The 31-year-old is obviously pleased with the announcement of the Women’s T20 challenge by the BCCI. “Considering the three-team tournament is being seen as step towards a full-fledged women’s IPL, it is a good move,” she says.
“I’m excited about the tournament because this is the first time we’ll be playing in Dubai. I had questions like how would be the wickets be there. As a batter, we need to think about these things. We need to play on our strengths, because if you don’t play to your strengths, then your natural game doesn’t come out. I hope that we grab this opportunity. I hope we get to entertain everybody,” she chirps.

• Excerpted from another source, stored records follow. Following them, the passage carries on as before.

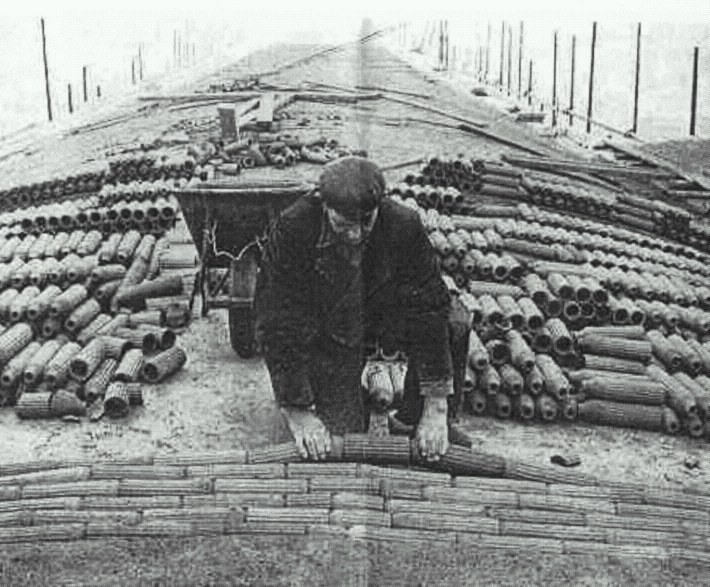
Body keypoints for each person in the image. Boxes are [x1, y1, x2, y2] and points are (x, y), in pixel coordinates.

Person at [255, 156, 457, 462]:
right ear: (323, 205)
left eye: (366, 222)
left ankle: (414, 416)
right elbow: (277, 321)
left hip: (383, 316)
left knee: (455, 321)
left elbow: (429, 307)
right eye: (344, 224)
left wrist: (436, 406)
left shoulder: (403, 224)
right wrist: (298, 411)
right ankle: (334, 395)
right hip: (329, 330)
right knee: (340, 440)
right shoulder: (294, 228)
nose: (356, 235)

She does foresee a women’s IPL two years down the line or sometime not too far in the future. “Yes, why not? The Board and the players have worked hard over the years on bringing this idea into life,” she shoots back. The Australian girls are upset that they can’t participate because of the Women’s Big Bash League (WBBL) being on at that time. “It is unfortunate that we find ourselves in such a situation. The respective cricket boards would obviously look towards growing the sport in their respective countries. I hope we can look towards playing in the tournament soon,” she feels.
She is full of praise for BCCI president and former India captain Sourav Ganguly when it comes to his stance on women’s cricket in India. “Sourav sir is considering every opportunity for us and whatever he is doing for the women’s cricket is remarkable,” she compliments.
She thinks that India’s preparations are on track for the women’s World Cup in February next year. “While we did miss lot of action during the last four-five months, the South Africa tour and the ‘Women’s T20 Challenge’ puts us on the right track leading up to the World Cup,” she feels.
Her team members are finding their own way to cope with the lockdown? “Each one is finding their own ways to cope up in a good way. We do engage in calls and discuss about each other’s routines and well-being. Everyone is productively investing time and doing good work which will help them give results on the field once cricket resumes,” she says.
She admitted tough the lockdown was a drawback, women cricketers have kept them themselves physically fit which will help them when women’s cricket resume normally after the lockdown. “However good touch that you may be in, after a long break, you develop self-doubts. This is where mental strength comes in. If you’re mentally strong and feel that you’ve been doing these things for the last decade, then I’m not going to give up despite the long break. Initially, I may be scared to catch an injury, however, one of the advantages of the lockdown has been that we’ve worked a lot on our strength, worked a lot in gym sessions. So those things are going to help us on the field. If we hadn’t done anything and begun playing suddenly, it would have been a bit of a problem. However, we’ve tried a lot to keep ourselves physically fit in this period, so that when we start playing, our body doesn’t get affected so much,” Harmanpreet explains.
She has an interesting suggestion for the ICC to ponder. “You should get 12 runs for a six. You train to develop that extra strength, so there should be extra runs for a six,” she says.